L’impact a laissé place aux plantes à fleurs

Concrètement, les chercheurs ont analysé 6 000 feuilles et 50 000 fossiles. Cette séquence représente la biodiversité de la forêt colombienne il y a entre 72 millions et 58 millions d’années. Les données les ont ainsi permis de connaître ce qui s’est passé avant et pendant l’impact.

« Les forêts ont disparu à cause de la catastrophe écologique… et ensuite, la végétation qui est revenue était principalement dominée par les plantes à fleurs. »

Mónica Carvalho, première auteure et boursière postdoctorale conjointe au STRI et à l’Universidad del Rosario en Colombie

Et si les dinosaures empêchaient les forêts de pousser comme il faut ?

Les scientifiques ont avancé quelques hypothèses pour expliquer ce changement. Premièrement, il serait possible que la disparition des dinosaures ait favorisé le développement des forêts denses. En effet, certains de ces animaux préhistoriques étaient de grands consommateurs de plantes et piétinaient les broussailles.

Une autre possibilité est qu’il y a tout simplement eu une extinction sélective des conifères dans les tropiques. Elles auraient eu plus de difficultés à s’adapter que les autres plantes plus productives.

Enfin, il serait probable que les catastrophes naturelles ayant suivi la collision aient impacté positivement sur la qualité du sol.
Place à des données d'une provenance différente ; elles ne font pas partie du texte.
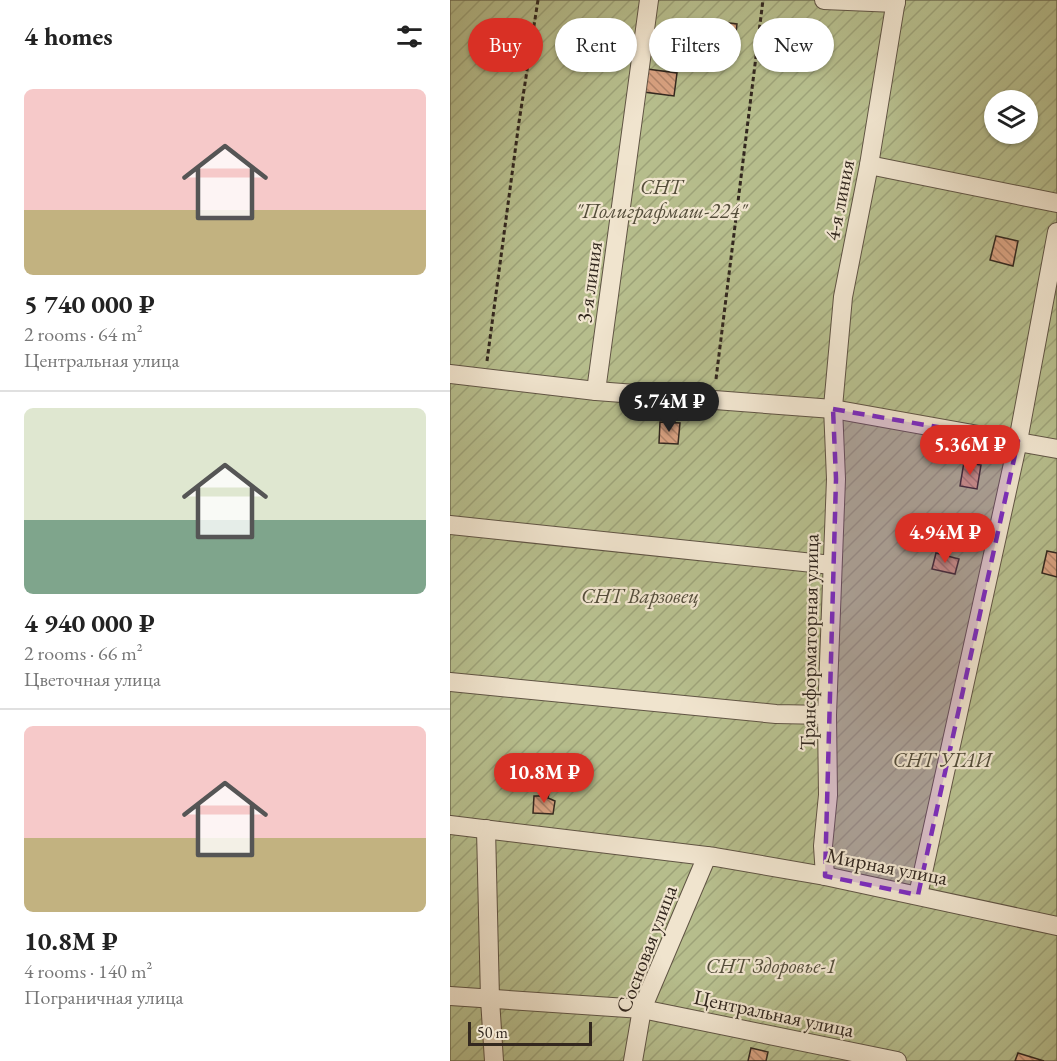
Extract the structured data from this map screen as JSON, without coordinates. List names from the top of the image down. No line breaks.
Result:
{"streets":{"street":["4-я линия","3-я линия","Трансформаторная улица","Мирная улица","Сосновая улица","Центральная улица"]},"crossings":[["4-я линия","Трансформаторная улица"],["Трансформаторная улица","Мирная улица"],["Мирная улица","Сосновая улица"],["Сосновая улица","Центральная улица"]],"parks":["СНТ \"Полиграфмаш-224\"","СНТ Варзовец","СНТ УГАИ","СНТ Здоровье-1"],"scale_bar":"50 m","page":{"heading":"4 homes","chip":["Buy","Rent","Filters","New"],"list":[{"name":"5 740 000 ₽","note":"2 rooms · 64 m² · Центральная улица"},{"name":"4 940 000 ₽","note":"2 rooms · 66 m² · Цветочная улица"},{"name":"10.8M ₽","note":"4 rooms · 140 m² · Пограничная улица"}],"price":["5.74M ₽","5.36M ₽","4.94M ₽","10.8M ₽"],"scale":"50 m"}}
Par exemple, les tsunamis auraient apporté des éléments riches en carbones depuis les fonds océaniques. Les feux auraient émis des cendres dans l’atmosphère, qui se sont ensuite posées progressivement sur la surface et enrichi le sol.

Naturellement, il est également possible que les trois hypothèses, ou deux d’entre elles, soient toutes vraies. Les scientifiques tentent actuellement de les vérifier.